I will show some examples of how the framework can be implemented.

Monday June 4, 2018: Emma Novotny

Data Visualization Critique: A Graphic Design Perspective (Session 2)

Emma Novotny, Senior Graphic Designer in UBC Faculty of Arts has agreed to come back and lead another Visualization Feedback session (which was really great last time)!

If you have a visualization that you think could be improved, that you would like the eye of a graphic designer on, or would otherwise like feedback from Emma please submit it to Alison before the end of day on May 25th. With the visualization, please include:

  1. The context (what project is this for?
  2. What is the goal of the visualization?
  3. Who is the audience?
  4. How will it be used?
  5. Any other detail you think is important

If you don’t have your own visualization to show but know of one that you would like to see improved send that! Emma will choose 1-3 of the visualizations and spend time on the 4th talking about her thoughts on how to improve the visualization/ what she might change/other feedback.

Monday May 7, 2018: Learning Analytics and Knowledge Conference 2018 Keynote

Towards User-Centred Analytics: User-Adaptive Visualizations

In this session, we will watch and discuss one of the keynotes from Learning Analytics and Knowledge Conference 2018 by Professor Cristina Conati, Professor, Department of Computer Science, University of British Columbia. Cristina is interested in integrating research in Artificial Intelligence, Human Computer Interaction and Cognitive Science to create intelligent user interfaces that can effectively and reliably adapt to the needs of each user.

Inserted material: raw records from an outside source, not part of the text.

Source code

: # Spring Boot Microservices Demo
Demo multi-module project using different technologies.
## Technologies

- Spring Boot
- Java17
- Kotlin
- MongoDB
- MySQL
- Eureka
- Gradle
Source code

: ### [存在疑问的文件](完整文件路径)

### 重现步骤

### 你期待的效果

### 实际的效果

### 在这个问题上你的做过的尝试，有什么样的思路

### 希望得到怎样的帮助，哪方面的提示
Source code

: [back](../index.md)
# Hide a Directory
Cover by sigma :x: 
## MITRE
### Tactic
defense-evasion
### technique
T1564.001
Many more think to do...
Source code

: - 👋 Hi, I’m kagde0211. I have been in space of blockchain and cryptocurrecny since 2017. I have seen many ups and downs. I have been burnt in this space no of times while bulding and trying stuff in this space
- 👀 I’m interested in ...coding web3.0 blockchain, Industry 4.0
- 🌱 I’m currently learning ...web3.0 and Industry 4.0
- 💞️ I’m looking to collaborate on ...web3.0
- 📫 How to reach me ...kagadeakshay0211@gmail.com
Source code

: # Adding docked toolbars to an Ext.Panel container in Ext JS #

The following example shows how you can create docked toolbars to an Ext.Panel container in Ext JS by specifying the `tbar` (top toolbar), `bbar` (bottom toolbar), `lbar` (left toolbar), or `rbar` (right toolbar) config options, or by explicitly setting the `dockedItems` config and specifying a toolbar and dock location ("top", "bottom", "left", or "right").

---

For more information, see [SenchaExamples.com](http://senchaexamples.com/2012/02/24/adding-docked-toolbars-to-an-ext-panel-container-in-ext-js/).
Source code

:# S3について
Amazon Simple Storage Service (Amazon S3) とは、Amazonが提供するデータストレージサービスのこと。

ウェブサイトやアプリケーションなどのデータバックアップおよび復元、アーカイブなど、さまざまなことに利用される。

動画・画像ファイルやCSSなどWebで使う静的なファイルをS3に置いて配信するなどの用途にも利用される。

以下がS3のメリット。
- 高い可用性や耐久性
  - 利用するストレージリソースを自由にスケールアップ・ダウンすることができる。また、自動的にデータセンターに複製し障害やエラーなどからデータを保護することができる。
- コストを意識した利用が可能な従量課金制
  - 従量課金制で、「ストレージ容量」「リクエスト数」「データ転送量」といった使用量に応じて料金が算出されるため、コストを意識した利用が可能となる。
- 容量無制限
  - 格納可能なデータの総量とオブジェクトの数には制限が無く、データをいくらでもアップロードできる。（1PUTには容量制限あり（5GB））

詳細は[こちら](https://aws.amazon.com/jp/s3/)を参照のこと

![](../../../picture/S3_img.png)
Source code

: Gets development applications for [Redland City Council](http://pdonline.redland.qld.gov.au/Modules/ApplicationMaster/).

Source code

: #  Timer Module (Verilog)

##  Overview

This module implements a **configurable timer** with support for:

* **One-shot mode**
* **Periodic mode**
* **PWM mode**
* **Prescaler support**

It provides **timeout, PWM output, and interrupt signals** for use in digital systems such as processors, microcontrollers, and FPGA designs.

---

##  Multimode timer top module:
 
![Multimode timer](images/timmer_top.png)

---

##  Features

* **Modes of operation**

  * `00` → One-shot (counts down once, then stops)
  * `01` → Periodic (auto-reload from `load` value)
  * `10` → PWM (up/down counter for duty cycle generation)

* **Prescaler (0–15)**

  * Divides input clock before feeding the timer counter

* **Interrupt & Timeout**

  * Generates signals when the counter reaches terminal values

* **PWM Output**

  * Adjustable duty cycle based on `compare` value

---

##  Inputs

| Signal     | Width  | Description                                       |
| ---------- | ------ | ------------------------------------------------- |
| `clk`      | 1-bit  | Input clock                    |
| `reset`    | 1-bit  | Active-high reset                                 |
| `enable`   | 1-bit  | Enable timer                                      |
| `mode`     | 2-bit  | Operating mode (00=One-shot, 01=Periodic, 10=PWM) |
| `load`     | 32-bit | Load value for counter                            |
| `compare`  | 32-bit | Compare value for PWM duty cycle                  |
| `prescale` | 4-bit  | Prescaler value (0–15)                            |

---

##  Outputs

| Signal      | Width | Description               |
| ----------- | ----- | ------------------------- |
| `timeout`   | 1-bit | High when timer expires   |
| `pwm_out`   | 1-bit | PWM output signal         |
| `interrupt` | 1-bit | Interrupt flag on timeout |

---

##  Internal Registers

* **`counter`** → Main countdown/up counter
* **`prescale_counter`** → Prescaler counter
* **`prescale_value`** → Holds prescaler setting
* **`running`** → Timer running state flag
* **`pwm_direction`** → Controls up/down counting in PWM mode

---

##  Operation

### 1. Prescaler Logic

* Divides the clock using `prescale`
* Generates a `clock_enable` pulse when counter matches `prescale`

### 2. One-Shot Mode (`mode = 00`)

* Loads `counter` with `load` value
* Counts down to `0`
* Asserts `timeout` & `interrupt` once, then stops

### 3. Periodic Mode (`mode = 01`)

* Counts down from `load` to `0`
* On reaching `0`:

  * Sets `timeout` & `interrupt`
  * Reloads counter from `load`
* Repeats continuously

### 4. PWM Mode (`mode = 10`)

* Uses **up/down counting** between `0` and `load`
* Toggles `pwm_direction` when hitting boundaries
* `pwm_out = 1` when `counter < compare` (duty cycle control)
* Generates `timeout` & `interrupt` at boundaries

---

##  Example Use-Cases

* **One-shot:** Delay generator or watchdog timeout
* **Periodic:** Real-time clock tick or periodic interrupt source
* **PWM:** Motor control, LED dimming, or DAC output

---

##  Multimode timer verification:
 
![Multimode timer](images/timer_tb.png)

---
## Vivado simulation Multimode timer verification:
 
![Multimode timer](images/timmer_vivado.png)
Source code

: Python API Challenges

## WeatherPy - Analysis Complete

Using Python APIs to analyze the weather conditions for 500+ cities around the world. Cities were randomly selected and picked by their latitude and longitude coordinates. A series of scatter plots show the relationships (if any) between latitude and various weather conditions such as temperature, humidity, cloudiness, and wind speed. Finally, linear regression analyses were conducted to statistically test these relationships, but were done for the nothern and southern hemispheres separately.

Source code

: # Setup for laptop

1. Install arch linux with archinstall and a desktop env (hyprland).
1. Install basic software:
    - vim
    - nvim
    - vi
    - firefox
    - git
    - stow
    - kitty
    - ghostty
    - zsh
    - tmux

“As digital information continues to accumulate in our lives, information visualizations have become an increasingly relevant tool for discovering trends and shaping stories from this overabundance of data. Education is not an exception, with learner and teacher visualization dashboards being extensively investigated as new means to change pedagogy and learning. Visualizations are typically designed based on the data to be displayed and the tasks to be supported, but they follow a one size-fits-all approach when it comes to users’ individual differences such as expertise, cognitive abilities, states and preferences. There is, however, mounting evidence that these characteristics can significantly influence user experience during information visualization tasks. These findings have triggered research on user-adaptive visualizations, i.e., visualizations that can track and adapt to relevant user characteristics and specific needs. In this talk, I will present results on which user individual differences can impact visualization processing, and on how these differences can be captured using predictive models based on eye-tracking data. I will also discuss how to leverage these models to provide personalized support that can improve the user’s experience with a visualization.”